Exactly as written, print each record in the listing.

*** Opening of Study material ***

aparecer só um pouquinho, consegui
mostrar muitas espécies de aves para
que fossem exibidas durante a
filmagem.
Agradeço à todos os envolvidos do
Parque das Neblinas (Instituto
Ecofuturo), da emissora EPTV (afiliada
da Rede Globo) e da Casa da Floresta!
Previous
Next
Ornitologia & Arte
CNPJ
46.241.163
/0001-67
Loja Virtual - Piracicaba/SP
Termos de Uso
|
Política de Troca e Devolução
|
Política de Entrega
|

*** Close of Study material ***

Response area –
aparecer só um pouquinho, consegui
mostrar muitas espécies de aves para
que fossem exibidas durante a
filmagem.
Agradeço à todos os envolvidos do
Parque das Neblinas (Instituto
Ecofuturo), da emissora EPTV (afiliada
da Rede Globo) e da Casa da Floresta!
Previous
Next
Ornitologia & Arte
CNPJ
46.241.163
/0001-67
Loja Virtual - Piracicaba/SP
Termos de Uso
|
Política de Troca e Devolução
|
Política de Entrega
|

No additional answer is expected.